What lines of the data hold the string "wall"? Copy them all.

======== Source information

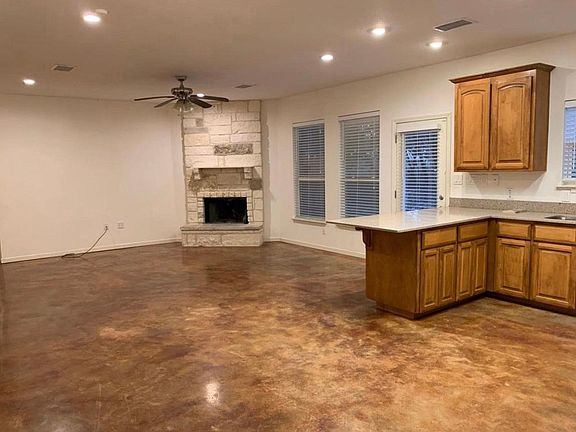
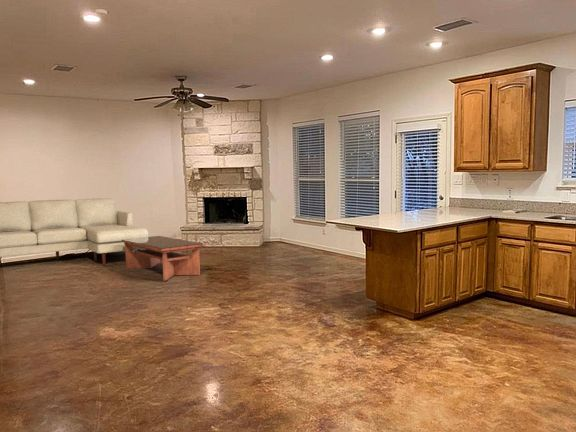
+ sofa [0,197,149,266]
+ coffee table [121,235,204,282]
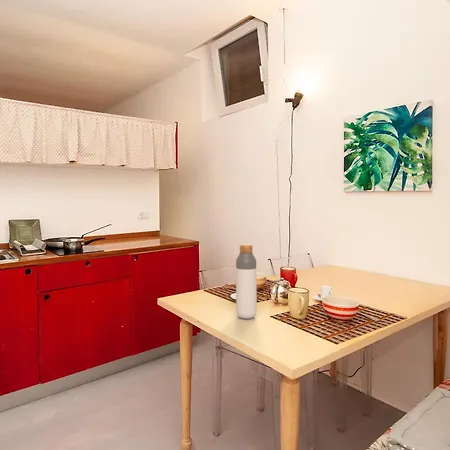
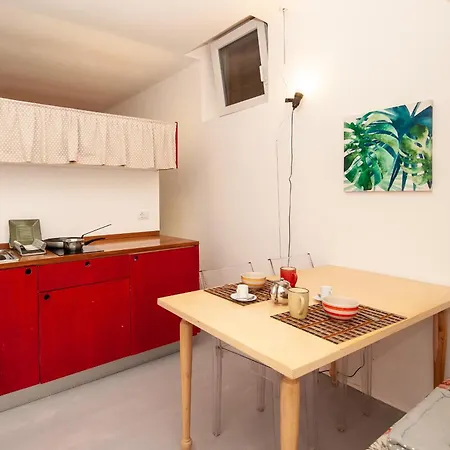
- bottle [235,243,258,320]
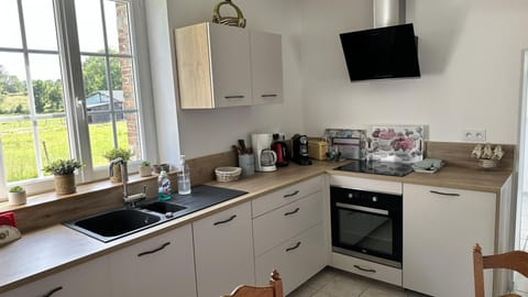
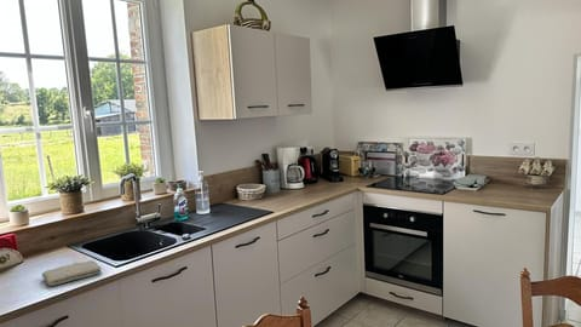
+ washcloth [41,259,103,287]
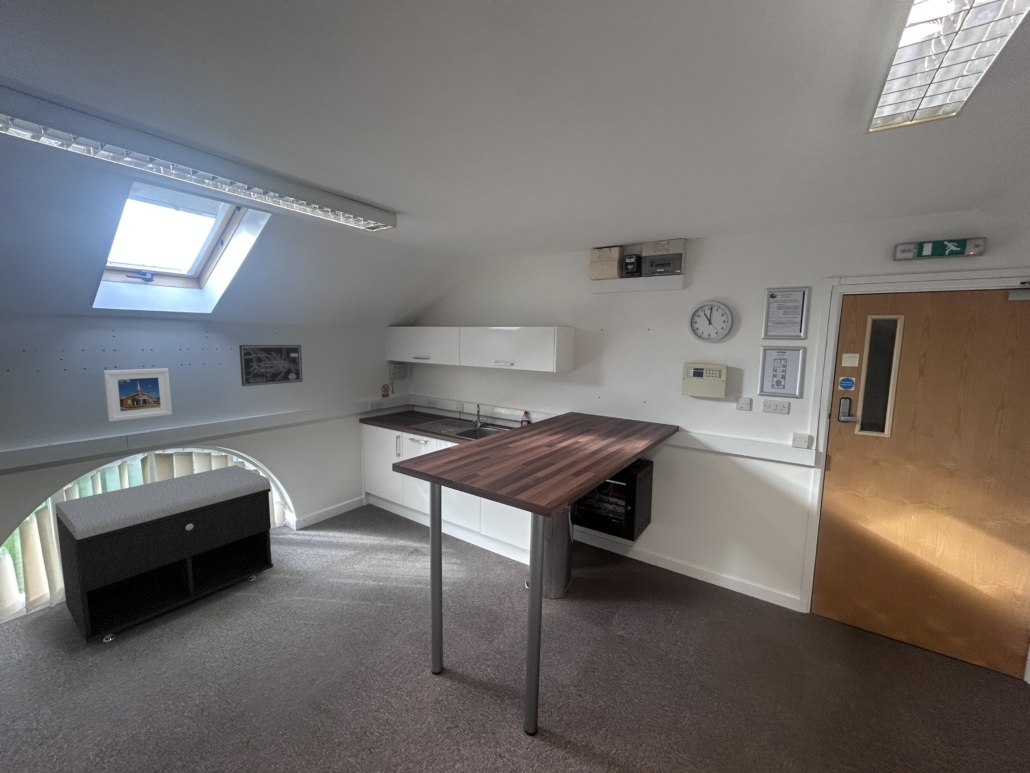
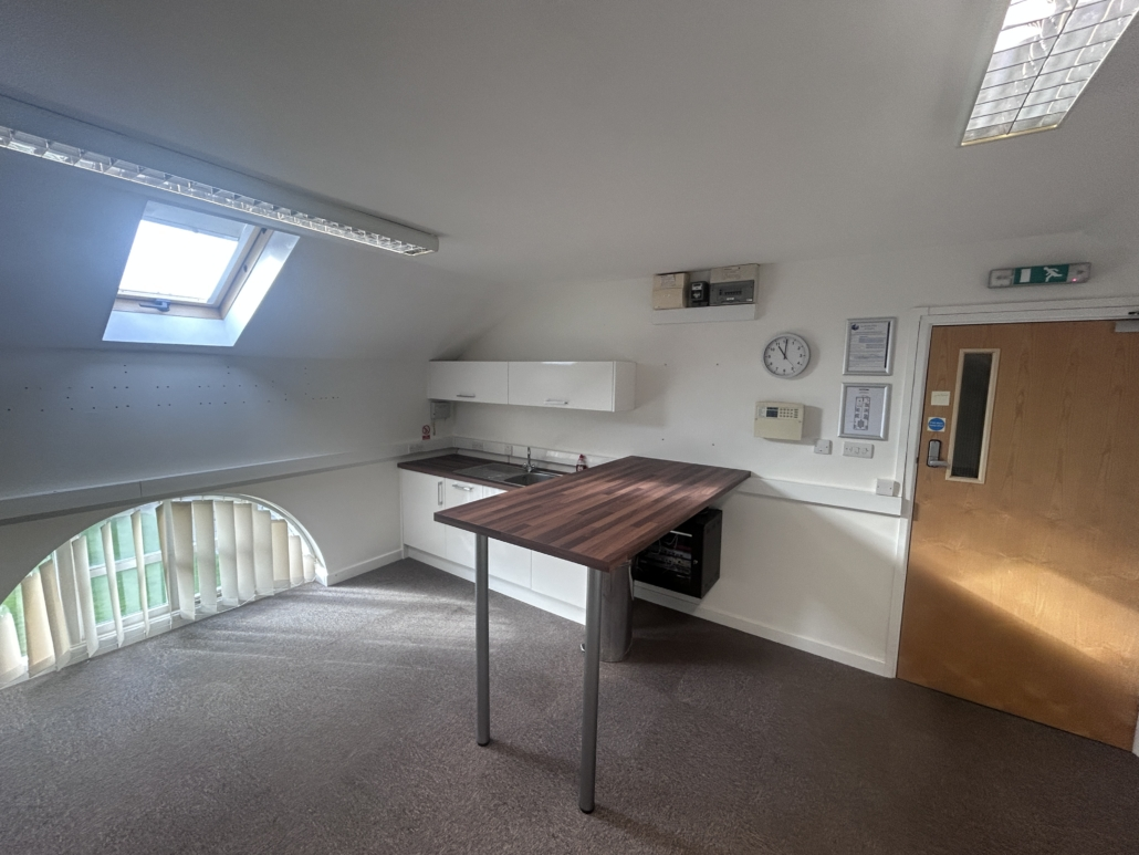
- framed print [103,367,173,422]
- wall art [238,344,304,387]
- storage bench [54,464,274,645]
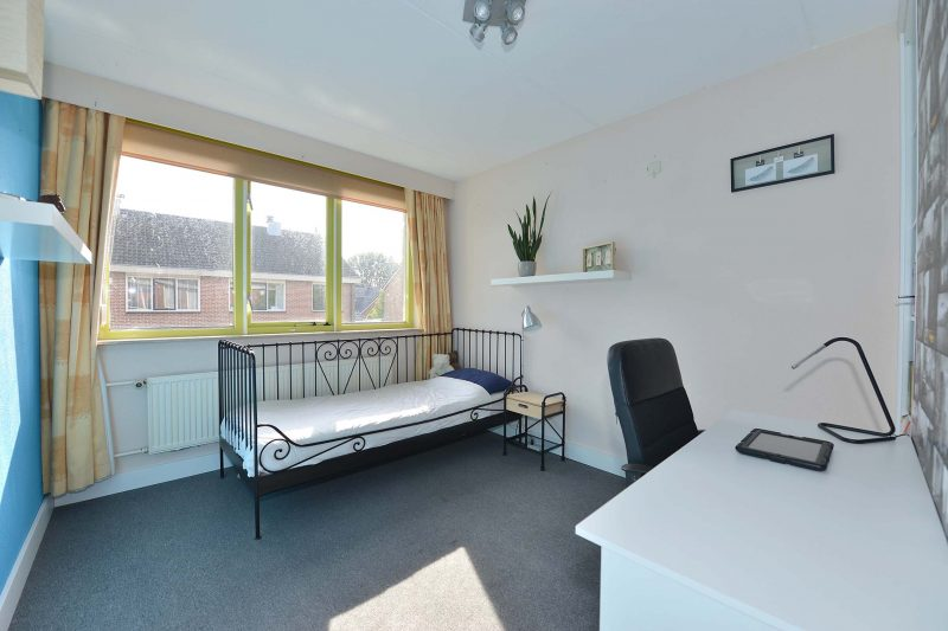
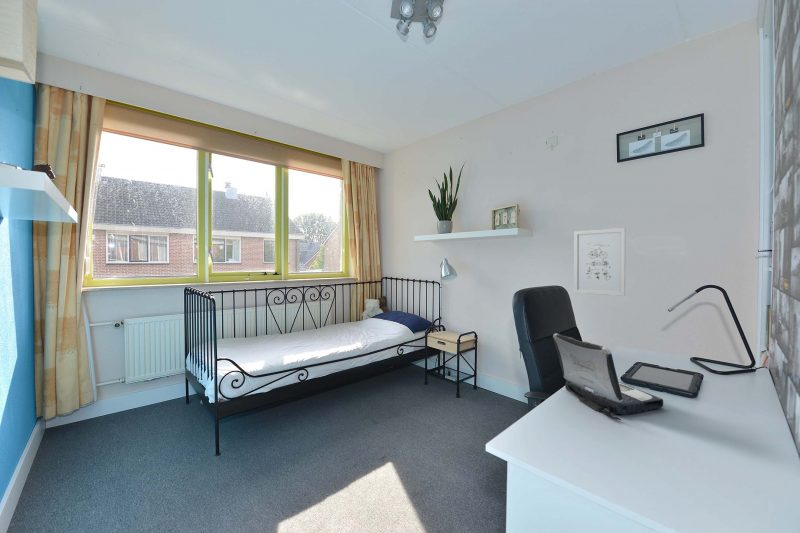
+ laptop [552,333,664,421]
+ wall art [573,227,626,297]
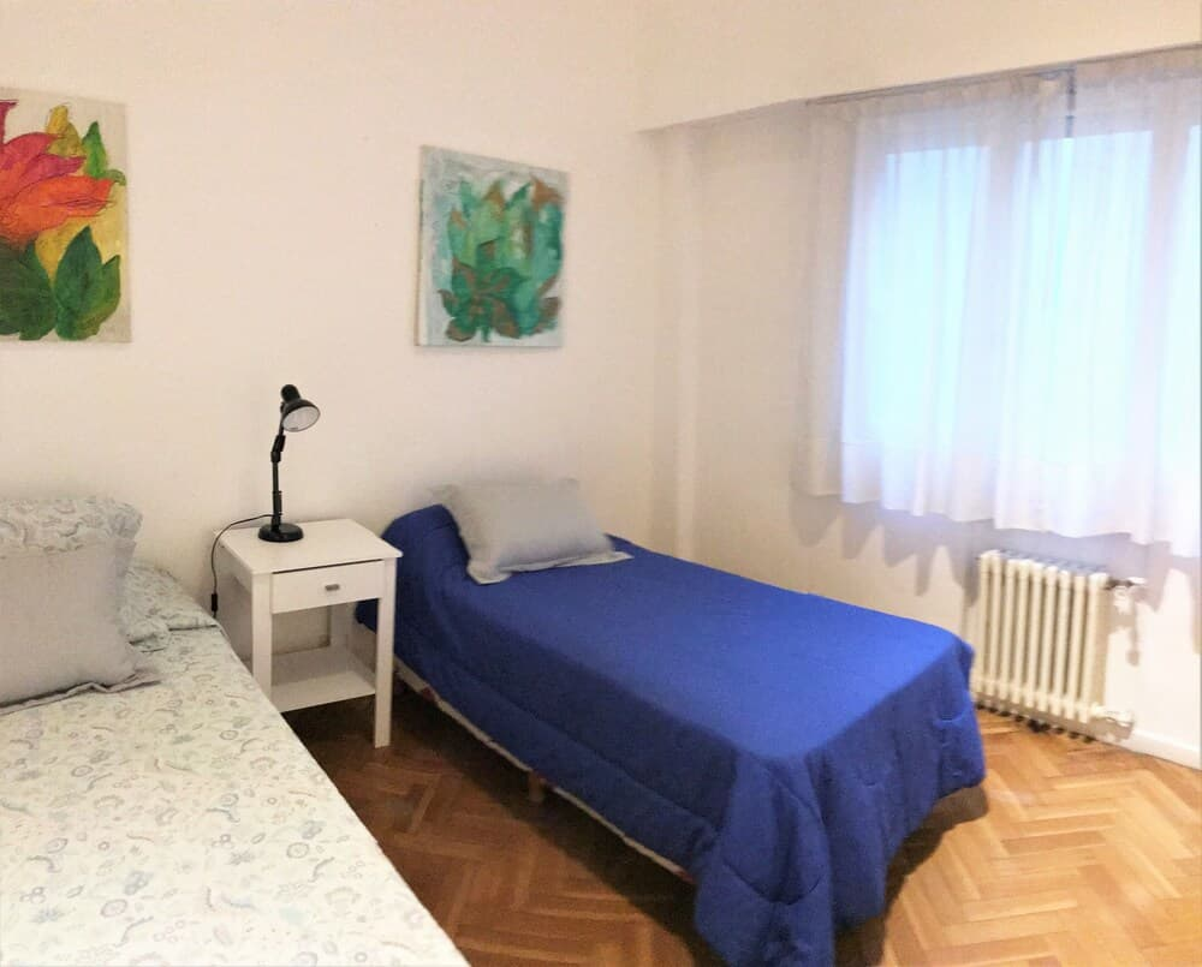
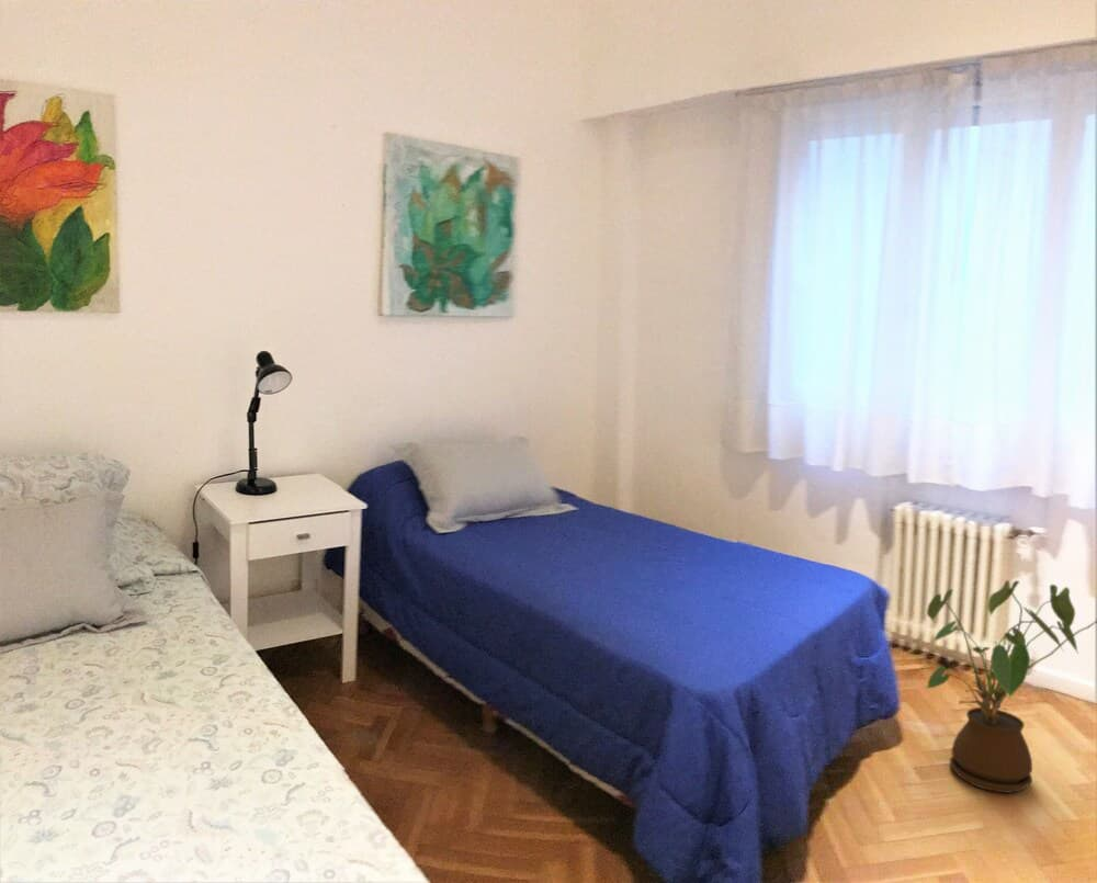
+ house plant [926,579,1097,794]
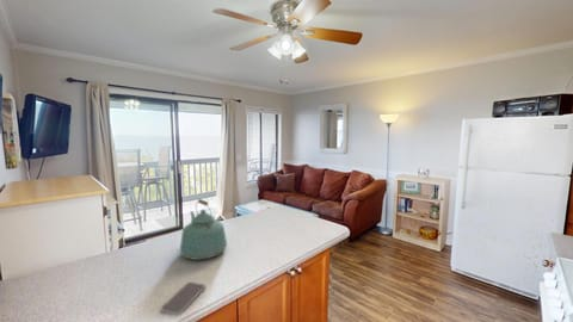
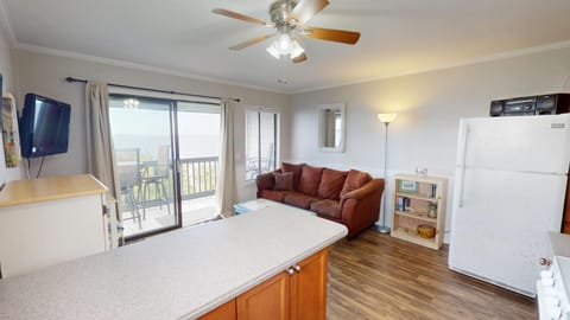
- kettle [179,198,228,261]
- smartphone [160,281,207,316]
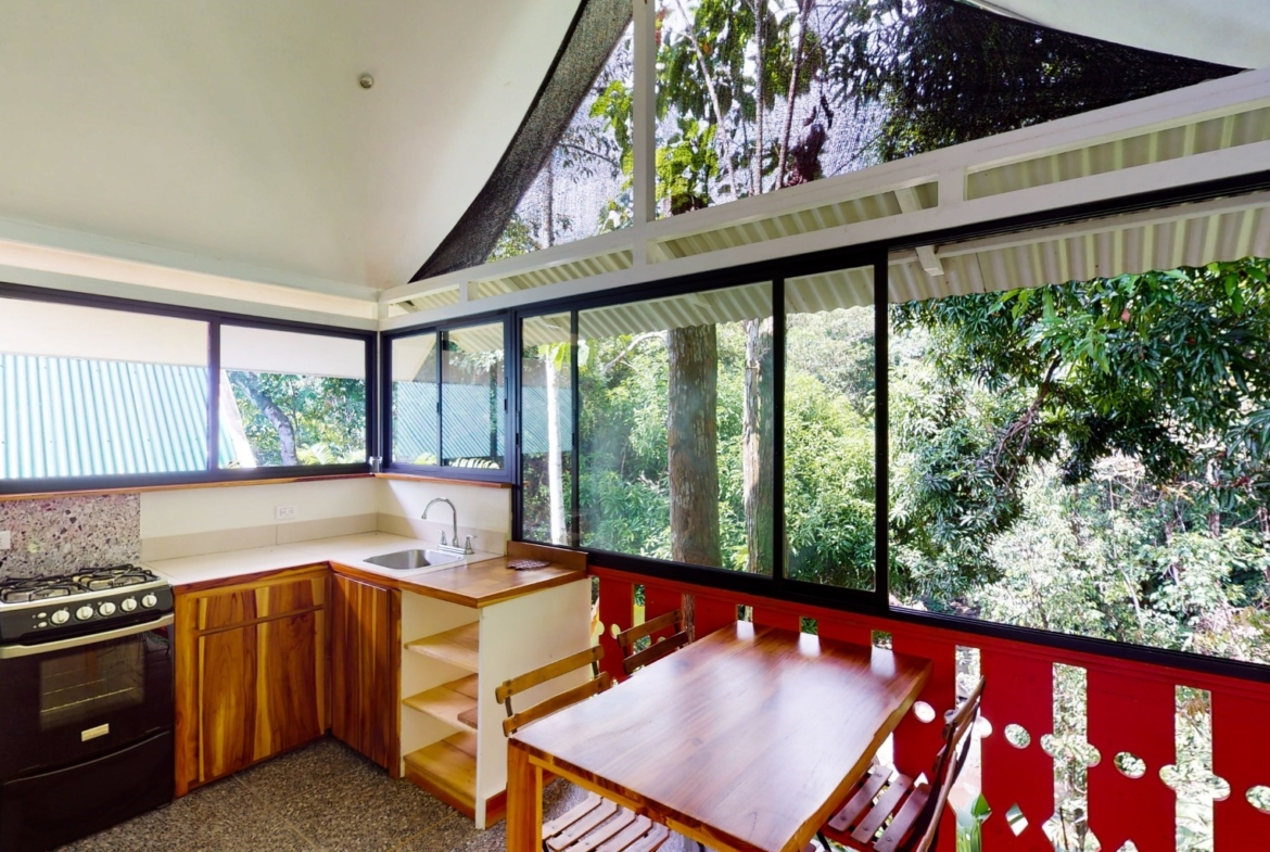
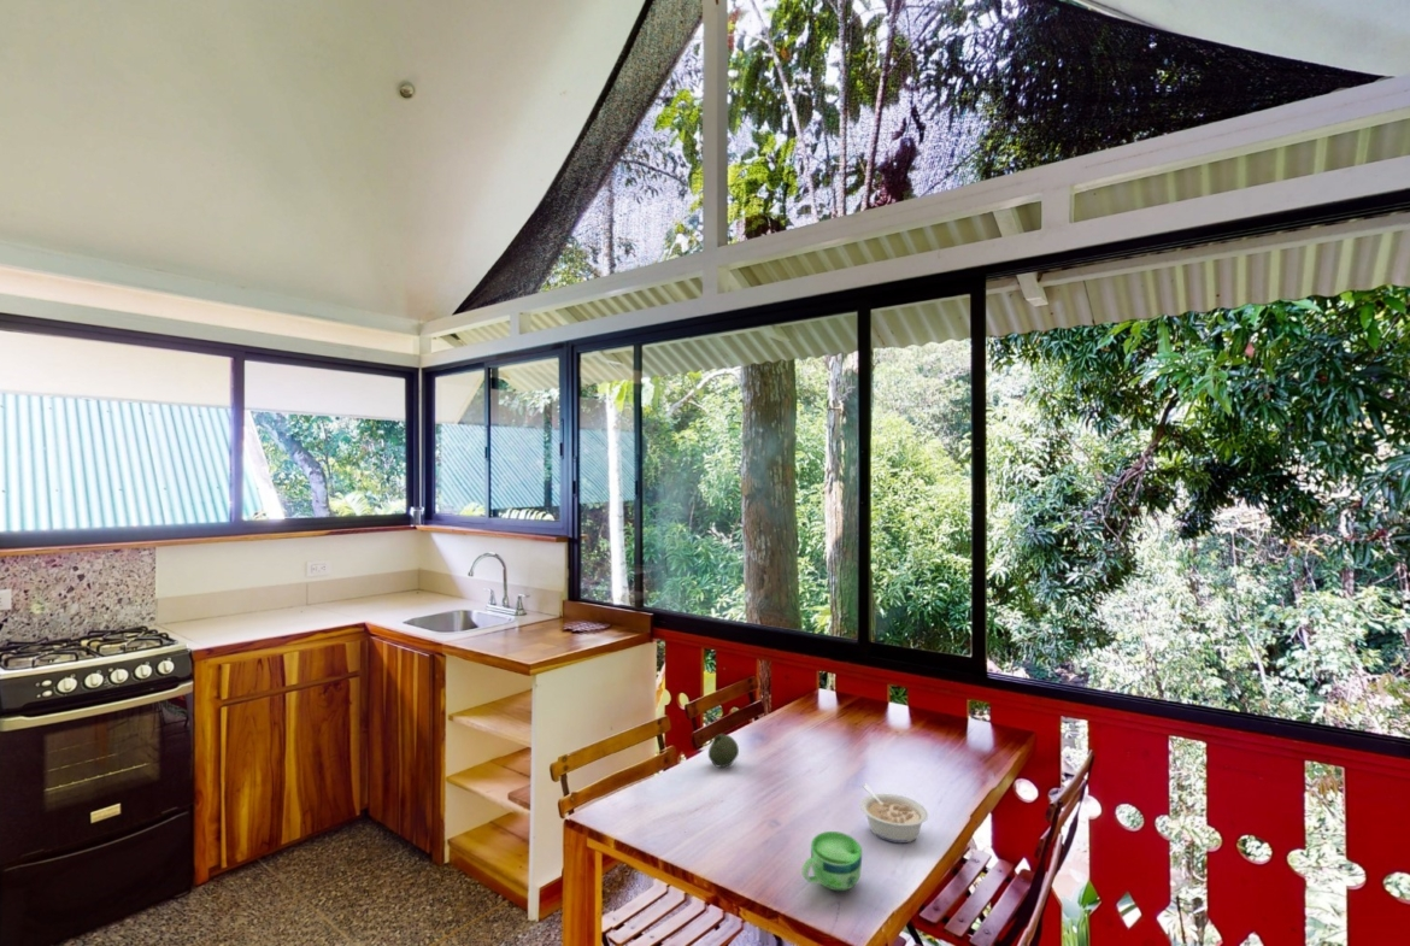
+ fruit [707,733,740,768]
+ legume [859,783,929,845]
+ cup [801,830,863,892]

================

_Answer to the exercise_:
- wall art [238,344,304,387]
+ wall art [573,227,626,297]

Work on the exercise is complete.